I would really love to see that web client made so that it could connect to any server or bouncer, and not just your own proprietary backend.

1: http://noswap.com/articles/irc/

3 comments

Main advantages are:

  1. Accessible to those who don't have expertise or interest in setting up their own IRC bouncer
  2. Usable from any web browser
  3. More friendly UI
  4. Usable by sites that want a chat room for their users (look at twit.tv -- embedded IRC client front and center).
There is no proprietary backend; the whole client, and the library powering it (node-irc), are open source.
Sorry, perhaps "proprietary" was a bad choice. What I meant was that I would appreciate if the web client itself didn't require or rely on the nodejs/mongodb backend, and could instead operate directly on top of an IRC server or bouncer.

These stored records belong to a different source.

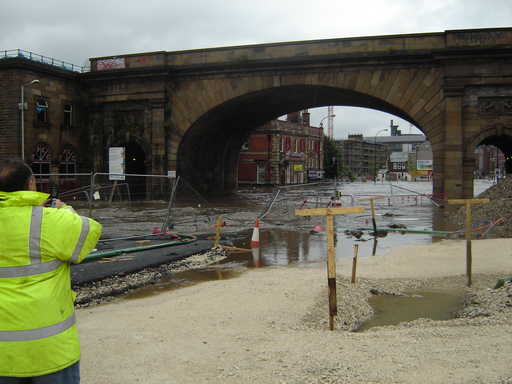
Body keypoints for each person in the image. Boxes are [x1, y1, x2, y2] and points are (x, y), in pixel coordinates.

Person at [0, 159, 102, 383]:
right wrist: (64, 209)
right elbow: (89, 233)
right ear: (31, 184)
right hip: (50, 351)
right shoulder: (50, 221)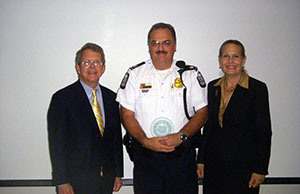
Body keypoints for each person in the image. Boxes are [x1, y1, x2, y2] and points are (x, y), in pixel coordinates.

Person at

Ie, I would like to run your web client on my machine, have it connect directly to my IRC bouncer (or directly to a remote IRC server), and not require a local database to use it. I'm interested in using it as just another IRC client that connects to my IRC bouncer, rather than it being my primary IRC client. From what I see, this isn't possible.

I would have loved to have this when I worked at a company that only allowed HTTP(S) through the firewall.
My point is there are already plenty of pure web IRC clients that don't rely on a local database; none of them (that I've seen) have any sort of nice interface like this does. There are also plenty of applications that will proxy non-HTTP connections over HTTP proxies. Corkscrew [1] also allows you to tunnel SSH connections over HTTP proxy, and you can use SSH to tunnel just about anything else you need.
I'm aware there are other solutions. Compared to all the work I did to properly tunnel SSH over HTTPS (it was a pretty good firewall, apparently), deploying a node app is trivial.
If you (still) think a IRC bouncer is a good tool then you'd be surprised by something like quassel :)

http://quassel-irc.org/

I actually looked into Quassel a while back, and although it looks interesting, the biggest issue I had with it was the apparent inability to mix existing IRC clients into a Quassel setup, not to mention it lacks a unified set of notifications.

With ZNC on my server, I can connect any standard IRC client to it, whether its Irssi or Weechat running in screen on my server, Xchat on my desktop machines, or AndChat on my phone. I also receive only a single push notification to my phone when I get mentioned or PMed, and can literally connect from anywhere to respond.